▶ Document segment
Personal information
- Full name: Rudolf Flögel
- Date of birth: 13 December 1939 (age 86)
- Place of birth: Vienna, Nazi Germany
- Position: Striker

Senior career*
- Years: Team / Apps / (Gls)
- 1958–1972: Rapid Vienna / 333 / (145)
- 1972–1973: 1. Wiener Neustädter SC / 30 / (7)
- 1973–1976: 1. Simmeringer SC / 32 / (7)
- Total:  / 393 / (159)

International career
- 1960–1969: Austria / 40 / (5)

Managerial career
- 1976–1979: 1. Simmeringer SC
- 1979–1981: SC Neusiedl/See 1919
- VfB Mödling
- Prater SV
- 1984–1985: Wiener Sport-Club
- 1988–1990: SV Stockerau
- 1990–1998: Prater SV
- 1998–2001: 1. Simmeringer SC
- 2001–2002: DSV Fortuna 05 Wien
- 2003–2005: Favoritner AC
- 2005–2006: SV Wienerfeld
- 2006–2007: IC Favoriten
- 2007–2008: 1. Simmeringer SC

= Rudi Flögel =

Austrian footballer

Rudolf Flögel (born 13 December 1939) is an Austrian former professional footballer who played as a striker for Rapid Vienna.

He is the father of Thomas Flögel.

==Club career==
Born in Vienna, Rudi Flögel played almost his entire career at Rapid Wien, where he captained the team in his last two seasons before moving to Admira Wiener Neustadt and Simmering.

==International career==
He made his debut for Austria in a May 1960 friendly match against Scotland. He earned 40 caps, scoring 6 goals.

His last international was a September 1969 friendly match against West Germany.

▶ Source data

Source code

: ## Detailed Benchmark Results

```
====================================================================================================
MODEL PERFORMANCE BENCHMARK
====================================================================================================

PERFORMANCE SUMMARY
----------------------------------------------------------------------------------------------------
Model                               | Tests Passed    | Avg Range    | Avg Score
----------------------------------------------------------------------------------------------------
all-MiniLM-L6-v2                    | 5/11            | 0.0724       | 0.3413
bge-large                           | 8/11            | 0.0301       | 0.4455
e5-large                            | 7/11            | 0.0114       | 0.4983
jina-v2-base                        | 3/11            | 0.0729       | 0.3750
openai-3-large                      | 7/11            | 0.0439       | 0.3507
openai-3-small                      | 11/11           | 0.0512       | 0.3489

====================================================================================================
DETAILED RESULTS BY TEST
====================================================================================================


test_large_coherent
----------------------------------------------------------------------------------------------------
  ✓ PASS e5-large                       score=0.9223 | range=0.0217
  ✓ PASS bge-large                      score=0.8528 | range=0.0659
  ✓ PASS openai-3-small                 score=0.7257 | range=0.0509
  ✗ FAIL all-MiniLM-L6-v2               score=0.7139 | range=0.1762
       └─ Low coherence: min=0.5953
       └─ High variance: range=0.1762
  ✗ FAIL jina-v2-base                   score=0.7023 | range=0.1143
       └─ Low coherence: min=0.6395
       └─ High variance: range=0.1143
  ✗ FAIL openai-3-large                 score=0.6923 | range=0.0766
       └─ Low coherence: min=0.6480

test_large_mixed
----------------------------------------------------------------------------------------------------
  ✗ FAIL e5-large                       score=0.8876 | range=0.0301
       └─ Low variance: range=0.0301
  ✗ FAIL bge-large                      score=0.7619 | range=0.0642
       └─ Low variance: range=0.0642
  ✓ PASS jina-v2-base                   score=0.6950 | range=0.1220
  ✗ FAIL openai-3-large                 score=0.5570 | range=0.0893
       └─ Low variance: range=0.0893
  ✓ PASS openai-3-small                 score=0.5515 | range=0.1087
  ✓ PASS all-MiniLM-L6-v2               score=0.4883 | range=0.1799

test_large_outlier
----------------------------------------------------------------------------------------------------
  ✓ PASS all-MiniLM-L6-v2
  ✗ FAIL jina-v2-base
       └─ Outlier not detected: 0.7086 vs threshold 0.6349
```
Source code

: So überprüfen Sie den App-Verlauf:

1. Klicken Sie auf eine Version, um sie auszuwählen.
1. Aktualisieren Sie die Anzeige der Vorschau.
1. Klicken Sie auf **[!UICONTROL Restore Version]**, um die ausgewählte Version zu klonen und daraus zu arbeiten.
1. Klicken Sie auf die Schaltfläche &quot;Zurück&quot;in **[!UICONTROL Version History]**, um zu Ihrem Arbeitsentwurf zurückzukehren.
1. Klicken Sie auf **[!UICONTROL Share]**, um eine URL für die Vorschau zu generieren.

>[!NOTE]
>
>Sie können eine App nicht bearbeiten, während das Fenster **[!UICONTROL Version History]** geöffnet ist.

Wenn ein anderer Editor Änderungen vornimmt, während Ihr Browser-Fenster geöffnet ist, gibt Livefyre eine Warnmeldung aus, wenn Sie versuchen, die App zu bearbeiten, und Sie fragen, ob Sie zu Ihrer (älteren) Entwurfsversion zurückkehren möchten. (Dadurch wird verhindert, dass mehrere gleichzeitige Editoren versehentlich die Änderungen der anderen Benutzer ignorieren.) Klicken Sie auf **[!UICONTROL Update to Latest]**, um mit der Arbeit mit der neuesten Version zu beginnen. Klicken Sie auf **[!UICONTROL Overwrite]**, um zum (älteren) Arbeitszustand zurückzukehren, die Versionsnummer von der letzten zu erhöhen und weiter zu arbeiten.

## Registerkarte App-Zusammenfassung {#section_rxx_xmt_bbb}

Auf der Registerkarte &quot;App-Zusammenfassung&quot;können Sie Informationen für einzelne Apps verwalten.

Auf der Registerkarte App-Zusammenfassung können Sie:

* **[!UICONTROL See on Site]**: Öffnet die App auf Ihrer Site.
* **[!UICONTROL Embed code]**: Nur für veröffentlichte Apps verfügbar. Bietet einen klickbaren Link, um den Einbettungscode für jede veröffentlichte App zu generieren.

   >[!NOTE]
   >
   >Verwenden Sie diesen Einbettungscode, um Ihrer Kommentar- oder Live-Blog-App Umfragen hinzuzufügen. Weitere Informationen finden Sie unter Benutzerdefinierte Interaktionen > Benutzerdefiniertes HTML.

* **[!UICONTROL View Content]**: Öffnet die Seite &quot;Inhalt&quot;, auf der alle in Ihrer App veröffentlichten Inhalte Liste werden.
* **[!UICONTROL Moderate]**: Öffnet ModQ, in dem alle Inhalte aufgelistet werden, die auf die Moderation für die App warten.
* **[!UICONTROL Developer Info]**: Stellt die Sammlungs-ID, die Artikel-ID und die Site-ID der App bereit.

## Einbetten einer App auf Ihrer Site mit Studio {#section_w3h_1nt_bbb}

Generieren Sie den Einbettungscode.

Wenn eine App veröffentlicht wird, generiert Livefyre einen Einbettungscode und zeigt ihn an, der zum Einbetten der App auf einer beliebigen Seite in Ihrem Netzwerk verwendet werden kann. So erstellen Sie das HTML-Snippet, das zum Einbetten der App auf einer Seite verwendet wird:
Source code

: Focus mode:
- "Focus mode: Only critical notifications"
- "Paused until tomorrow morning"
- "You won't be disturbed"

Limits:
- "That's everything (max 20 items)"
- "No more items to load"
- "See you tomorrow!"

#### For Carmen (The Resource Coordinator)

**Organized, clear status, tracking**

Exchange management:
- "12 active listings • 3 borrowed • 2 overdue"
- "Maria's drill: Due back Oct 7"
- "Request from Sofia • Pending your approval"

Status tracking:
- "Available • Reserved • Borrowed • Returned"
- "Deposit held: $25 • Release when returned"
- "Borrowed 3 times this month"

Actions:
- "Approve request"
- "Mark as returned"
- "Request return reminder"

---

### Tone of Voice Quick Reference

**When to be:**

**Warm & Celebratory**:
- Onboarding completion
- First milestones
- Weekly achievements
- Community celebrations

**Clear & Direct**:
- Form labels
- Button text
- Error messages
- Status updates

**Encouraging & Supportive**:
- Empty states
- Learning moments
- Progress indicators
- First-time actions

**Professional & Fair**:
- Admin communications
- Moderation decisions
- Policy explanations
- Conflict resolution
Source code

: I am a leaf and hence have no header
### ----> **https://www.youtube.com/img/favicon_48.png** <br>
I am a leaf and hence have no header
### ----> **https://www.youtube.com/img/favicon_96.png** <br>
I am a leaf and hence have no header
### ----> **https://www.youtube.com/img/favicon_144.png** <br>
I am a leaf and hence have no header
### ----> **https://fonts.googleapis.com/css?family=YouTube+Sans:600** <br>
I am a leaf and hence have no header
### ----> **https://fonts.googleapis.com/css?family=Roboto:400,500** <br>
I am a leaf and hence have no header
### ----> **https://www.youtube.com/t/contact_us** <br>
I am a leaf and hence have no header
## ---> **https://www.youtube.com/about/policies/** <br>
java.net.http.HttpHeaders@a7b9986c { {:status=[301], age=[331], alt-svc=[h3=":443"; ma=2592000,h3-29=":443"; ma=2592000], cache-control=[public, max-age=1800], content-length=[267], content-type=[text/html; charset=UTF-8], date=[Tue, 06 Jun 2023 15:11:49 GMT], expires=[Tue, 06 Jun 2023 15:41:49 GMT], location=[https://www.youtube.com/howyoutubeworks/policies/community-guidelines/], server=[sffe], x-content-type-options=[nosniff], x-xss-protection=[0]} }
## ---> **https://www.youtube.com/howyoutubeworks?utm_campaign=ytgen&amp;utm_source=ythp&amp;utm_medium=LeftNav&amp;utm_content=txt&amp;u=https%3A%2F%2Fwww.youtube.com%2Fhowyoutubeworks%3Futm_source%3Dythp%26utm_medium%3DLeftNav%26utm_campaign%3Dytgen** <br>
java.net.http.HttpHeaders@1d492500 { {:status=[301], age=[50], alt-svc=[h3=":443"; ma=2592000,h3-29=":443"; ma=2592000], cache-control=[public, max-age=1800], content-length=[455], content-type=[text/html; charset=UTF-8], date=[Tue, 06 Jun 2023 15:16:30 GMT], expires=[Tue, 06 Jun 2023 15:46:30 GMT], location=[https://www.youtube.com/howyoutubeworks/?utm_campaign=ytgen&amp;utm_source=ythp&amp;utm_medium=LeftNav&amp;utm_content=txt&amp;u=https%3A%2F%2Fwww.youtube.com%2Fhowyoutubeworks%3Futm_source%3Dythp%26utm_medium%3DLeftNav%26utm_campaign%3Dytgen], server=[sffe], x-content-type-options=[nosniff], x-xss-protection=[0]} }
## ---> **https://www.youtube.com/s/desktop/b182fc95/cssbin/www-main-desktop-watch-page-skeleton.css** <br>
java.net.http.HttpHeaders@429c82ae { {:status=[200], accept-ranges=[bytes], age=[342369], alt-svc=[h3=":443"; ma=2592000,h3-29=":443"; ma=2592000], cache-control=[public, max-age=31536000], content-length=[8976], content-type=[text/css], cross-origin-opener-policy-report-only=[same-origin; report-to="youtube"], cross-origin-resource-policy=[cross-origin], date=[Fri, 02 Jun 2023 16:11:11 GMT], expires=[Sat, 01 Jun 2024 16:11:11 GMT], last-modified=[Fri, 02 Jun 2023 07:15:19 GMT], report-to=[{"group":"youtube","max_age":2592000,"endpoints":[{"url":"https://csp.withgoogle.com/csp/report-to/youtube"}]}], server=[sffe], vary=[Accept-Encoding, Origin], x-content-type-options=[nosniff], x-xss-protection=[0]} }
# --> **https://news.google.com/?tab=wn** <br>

▶ Work request
Answer these from the Rudi Flögel profile:
1. How many appearances did he make for Rapid Vienna?
2. Which team did Austria face in his May 1960 debut?
3. Whose father is he?
The items are separate material, unrelated to the Rudi Flögel profile.

▶ Written solution
1. 333
2. Scotland
3. Thomas Flögel